Positron annihilation on large molecules

Positron annihilation on molecules is known to depend sensitively on molecular structure. For example, in the case of hydrocarbon molecules, modest changes in molecular size produce orders of magnitude changes in the observed annihilation rates. Although this process has been studied for more than three decades, many open questions remain. Experimental studies are described which are designed to test specific features of the annihilation process. Two possible mechanisms of the annihilation are considered theoretically: direct annihilation of the positron with one of the molecular electrons, including possible enhancement of this process when low-lying virtual or bound positron-molecule states are present, and resonant annihilation through positron capture into vibrationally excited states of the positron-molecule complex. The dependence of annihilation rates, λ, on positron temperature T_p is studied for the first time for molecules, and at low values of T_p the dependence follows a power law λ∝T^-ξ, with ξ≈0.5. These data are used to test the predictions of direct numerical calculations and theories of the virtual-level enhancement.

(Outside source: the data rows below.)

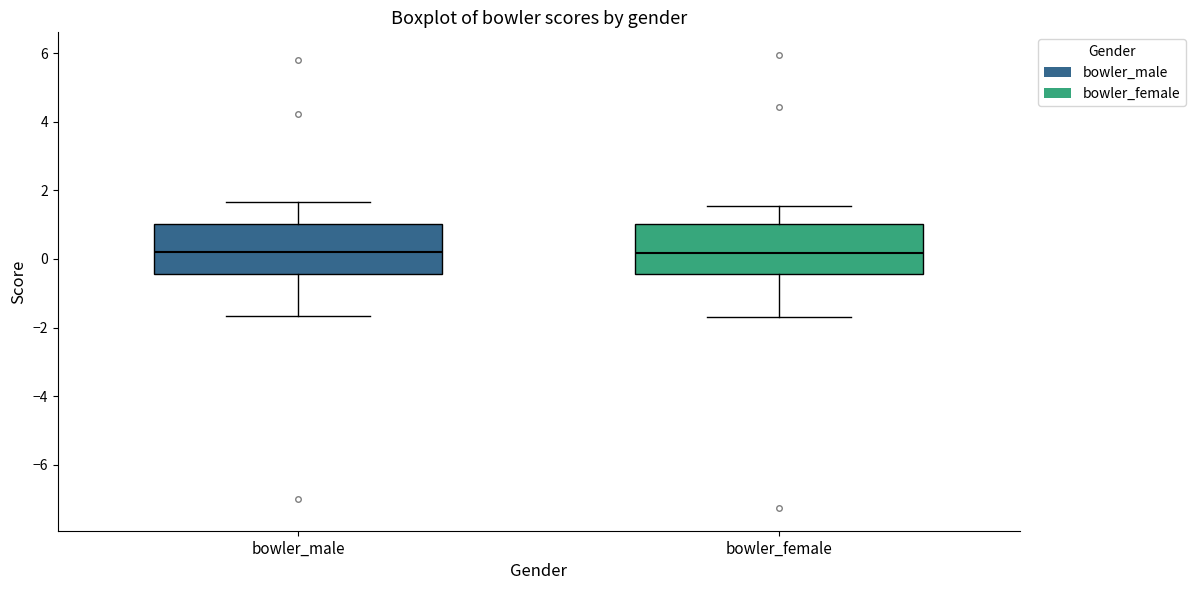

Reading left to right, read every box against the y-axis: the position of its median line, the range the box covers, and the ends of its whiskers. The values are not printed on the chart, so give them approximately, as read against the axis.

bowler_male: median 0.2, box -0.4 to 1.0, whiskers -1.6 to 1.6
bowler_female: median 0.2, box -0.4 to 1.0, whiskers -1.6 to 1.6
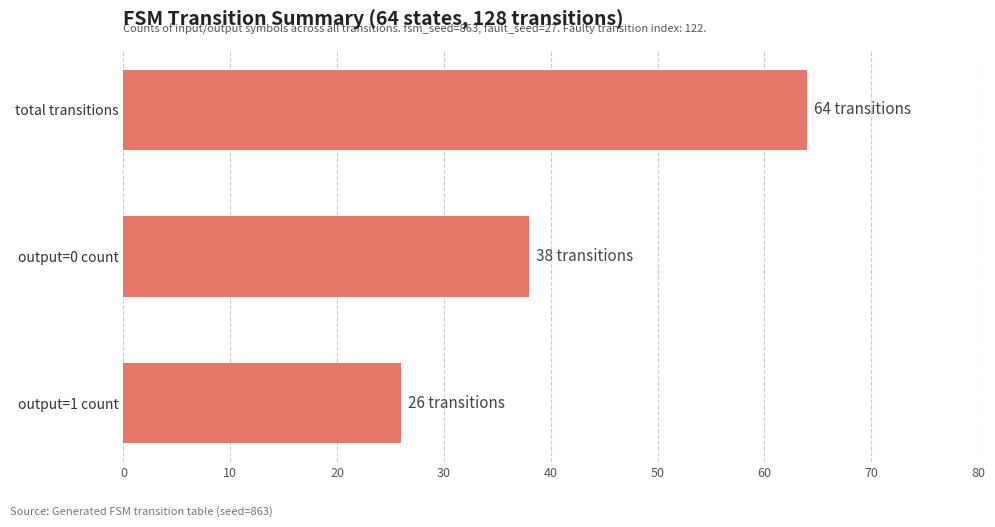

List the labels in order of value, smallest first.

output=1 count, output=0 count, total transitions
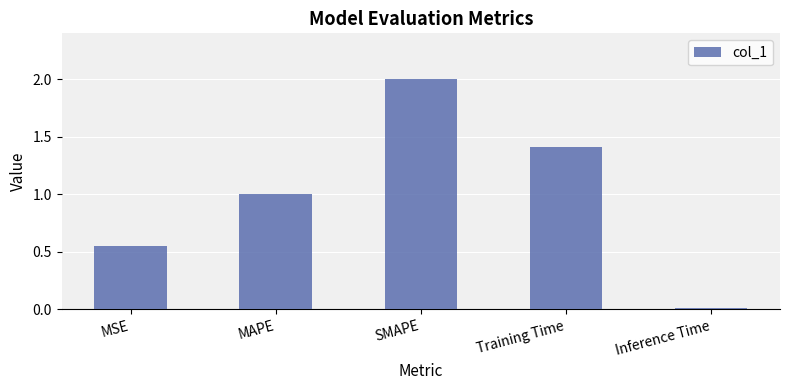

Where is the data nearest to the value 1?

MAPE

Partially fluorinated hydrocarbons are studied in order to understand the rapid changes in annihilation rate produced in hydrocarbons as a result of fluorine substitution. These data are compared with the behavior expected due to direct annihilation when there is virtual or bound level enhancement. Measurements of positron annihilation on deuterated hydrocarbons are described which test the dependence of the annihilation on the nature of the molecular vibrations. The relationship of the presently available experimental data for annihilation in molecules to current theories of the annihilation process is discussed.